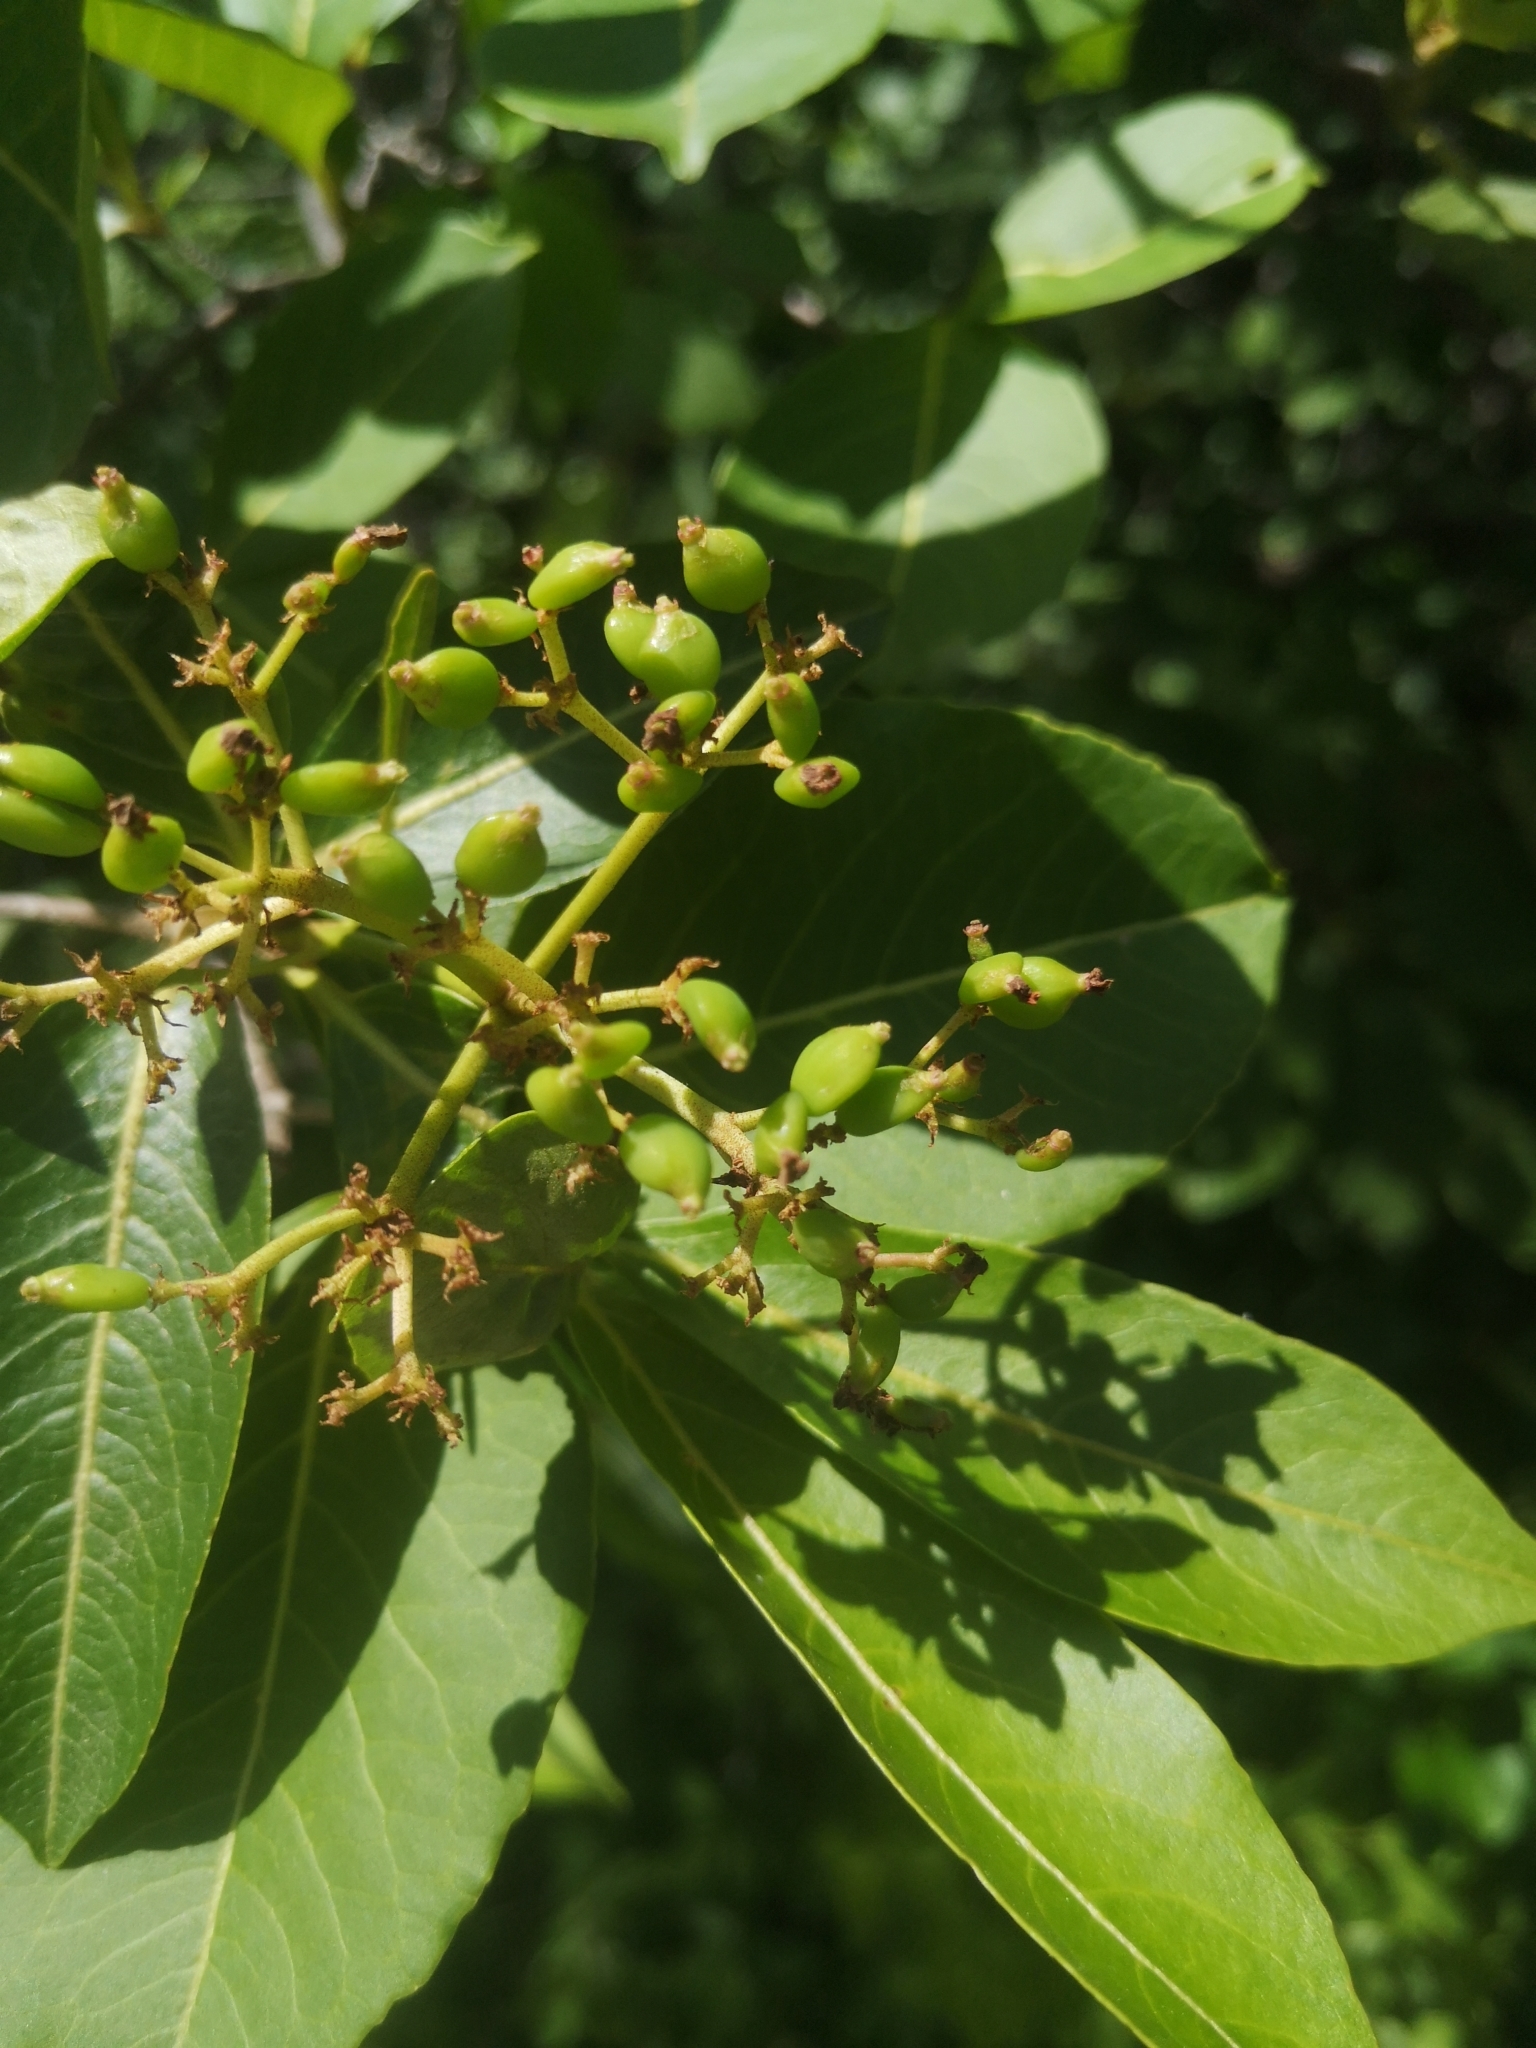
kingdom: Plantae
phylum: Tracheophyta
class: Magnoliopsida
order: Dipsacales
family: Viburnaceae
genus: Viburnum
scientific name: Viburnum cassinoides
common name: Swamp haw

## Aim of the task
Please reproduce the text lines of every entry above word for word, omitting the pictures.

## Task response
kingdom: Plantae
phylum: Tracheophyta
class: Magnoliopsida
order: Dipsacales
family: Viburnaceae
genus: Viburnum
scientific name: Viburnum cassinoides
common name: Swamp haw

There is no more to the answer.